**EXCERPT:**
Actors Julian Sands (the Warlock) and Richard E. Grant (his Witchhunter) deliver their over-fruity lines with the fervor of Shakespearean hams spraying everybody in the first five rows. The cinematography is drab and dark, even in daylight, and the special effects seem almost shy. Only Jerry Goldsmith’s music, crashing away as it has from “The Omen” on, generates any real tension.

The romantic interest, Lori Singer, supposedly a tough little L. A. street cookie, has been handed enough misfiring wisecracks to sink the careers of three talk show hosts. Even the look of her character is odd: she resembles Rosanna Arquette trying to pass herself off as Daryl Hannah, in a wardrobe intended for Madonna.

**STORED RECORDS:**
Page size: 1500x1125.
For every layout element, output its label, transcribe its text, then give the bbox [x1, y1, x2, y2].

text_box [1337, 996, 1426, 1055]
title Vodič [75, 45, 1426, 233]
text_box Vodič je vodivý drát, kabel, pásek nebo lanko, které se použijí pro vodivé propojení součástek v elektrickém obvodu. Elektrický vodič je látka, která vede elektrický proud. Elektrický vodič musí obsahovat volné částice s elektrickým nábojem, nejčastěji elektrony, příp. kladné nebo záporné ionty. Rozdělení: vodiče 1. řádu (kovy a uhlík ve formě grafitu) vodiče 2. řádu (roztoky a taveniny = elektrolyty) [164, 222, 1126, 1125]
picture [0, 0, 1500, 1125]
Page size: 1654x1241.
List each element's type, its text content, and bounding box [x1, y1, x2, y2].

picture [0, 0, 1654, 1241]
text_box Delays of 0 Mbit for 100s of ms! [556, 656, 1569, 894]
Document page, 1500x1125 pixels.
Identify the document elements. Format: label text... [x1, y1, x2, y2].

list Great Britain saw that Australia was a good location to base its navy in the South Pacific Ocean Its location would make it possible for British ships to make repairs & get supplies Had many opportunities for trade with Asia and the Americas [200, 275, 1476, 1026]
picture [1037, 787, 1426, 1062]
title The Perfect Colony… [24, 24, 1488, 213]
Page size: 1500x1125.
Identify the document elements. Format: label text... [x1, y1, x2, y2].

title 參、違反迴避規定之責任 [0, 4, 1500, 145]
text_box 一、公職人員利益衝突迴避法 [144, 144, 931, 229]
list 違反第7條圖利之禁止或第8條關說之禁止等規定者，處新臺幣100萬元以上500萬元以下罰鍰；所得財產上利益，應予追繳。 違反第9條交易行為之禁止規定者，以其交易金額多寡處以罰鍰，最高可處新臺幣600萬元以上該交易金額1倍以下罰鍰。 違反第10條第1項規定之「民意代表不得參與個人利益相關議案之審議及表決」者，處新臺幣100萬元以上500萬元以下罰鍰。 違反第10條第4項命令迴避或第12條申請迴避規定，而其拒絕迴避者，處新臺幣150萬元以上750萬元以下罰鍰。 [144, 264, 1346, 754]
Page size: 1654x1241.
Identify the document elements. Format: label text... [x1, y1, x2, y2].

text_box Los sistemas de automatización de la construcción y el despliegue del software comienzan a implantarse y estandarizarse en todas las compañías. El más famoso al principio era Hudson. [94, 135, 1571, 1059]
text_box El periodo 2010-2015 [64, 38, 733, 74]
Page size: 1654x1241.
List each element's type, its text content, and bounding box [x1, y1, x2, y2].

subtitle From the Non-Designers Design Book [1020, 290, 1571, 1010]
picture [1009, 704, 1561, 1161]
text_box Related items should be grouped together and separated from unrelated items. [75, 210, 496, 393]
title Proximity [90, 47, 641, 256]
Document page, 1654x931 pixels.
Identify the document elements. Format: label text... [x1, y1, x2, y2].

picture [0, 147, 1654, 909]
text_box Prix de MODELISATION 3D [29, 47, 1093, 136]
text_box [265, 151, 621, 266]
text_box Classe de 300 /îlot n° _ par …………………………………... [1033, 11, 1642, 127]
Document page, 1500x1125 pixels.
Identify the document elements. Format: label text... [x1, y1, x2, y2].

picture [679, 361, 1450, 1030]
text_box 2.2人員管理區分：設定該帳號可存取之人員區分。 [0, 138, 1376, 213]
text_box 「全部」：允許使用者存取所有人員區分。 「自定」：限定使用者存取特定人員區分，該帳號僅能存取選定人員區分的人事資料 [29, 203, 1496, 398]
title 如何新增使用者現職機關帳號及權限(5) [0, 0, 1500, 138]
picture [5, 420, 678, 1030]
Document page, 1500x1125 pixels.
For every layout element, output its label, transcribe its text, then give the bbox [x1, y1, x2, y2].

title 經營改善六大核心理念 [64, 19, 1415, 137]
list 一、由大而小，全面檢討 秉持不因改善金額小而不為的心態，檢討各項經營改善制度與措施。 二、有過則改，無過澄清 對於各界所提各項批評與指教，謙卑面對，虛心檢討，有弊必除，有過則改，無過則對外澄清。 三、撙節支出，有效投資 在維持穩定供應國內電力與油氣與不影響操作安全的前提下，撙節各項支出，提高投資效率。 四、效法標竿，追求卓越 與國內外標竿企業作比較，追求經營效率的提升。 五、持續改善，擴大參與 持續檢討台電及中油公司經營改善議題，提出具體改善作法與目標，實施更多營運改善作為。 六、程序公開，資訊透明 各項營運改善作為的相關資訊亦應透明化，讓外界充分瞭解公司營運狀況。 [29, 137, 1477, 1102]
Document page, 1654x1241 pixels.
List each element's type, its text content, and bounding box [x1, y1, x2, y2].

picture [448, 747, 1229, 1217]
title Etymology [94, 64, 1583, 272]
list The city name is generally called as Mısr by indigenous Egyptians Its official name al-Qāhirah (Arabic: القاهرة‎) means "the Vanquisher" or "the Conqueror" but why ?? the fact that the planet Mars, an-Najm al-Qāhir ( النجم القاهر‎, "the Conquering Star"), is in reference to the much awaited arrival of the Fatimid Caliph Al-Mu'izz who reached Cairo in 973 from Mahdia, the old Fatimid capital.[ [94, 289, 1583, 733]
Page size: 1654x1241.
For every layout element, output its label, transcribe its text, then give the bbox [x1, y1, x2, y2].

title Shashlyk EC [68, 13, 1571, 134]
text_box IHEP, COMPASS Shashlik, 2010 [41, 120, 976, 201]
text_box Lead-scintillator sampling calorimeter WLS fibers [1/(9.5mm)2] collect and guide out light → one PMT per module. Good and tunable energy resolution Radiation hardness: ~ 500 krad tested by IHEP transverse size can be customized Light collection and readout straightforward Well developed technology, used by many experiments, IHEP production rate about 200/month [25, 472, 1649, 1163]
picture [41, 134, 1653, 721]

**SET EXERCISE A:** Name every real person mentioned in the film review excerpt.
**SET EXERCISE B:** Resume the film review excerpt, continuing after its final sentence.

**TASK OUTPUT A:** Julian Sands, Richard E. Grant, Jerry Goldsmith, Lori Singer, Rosanna Arquette, Daryl Hannah, Madonna

**TASK OUTPUT B:**
Like the teen-sex slasher-horror pics of the ‘80s--in which director Miner (“Friday the 13th, Pts. 2-3”) was schooled, “Warlock” continually sets us scenes with heavy sexual undercurrents and explodes them into insane violence. In between the tease and slaughter is an uninspired travelogue which presents L.A. as a place where people cower in their houses, read the Weekly and drive to airports; Boston as a place full of churches, garbage and Celtics fans; and the rest of the country as a big farm in between.

“Warlock” (MPAA rated R, for language and violence) is supposedly about the battle between Good and Evil, but movies about the battle between Heckle and Jeckle have more terror or profundity.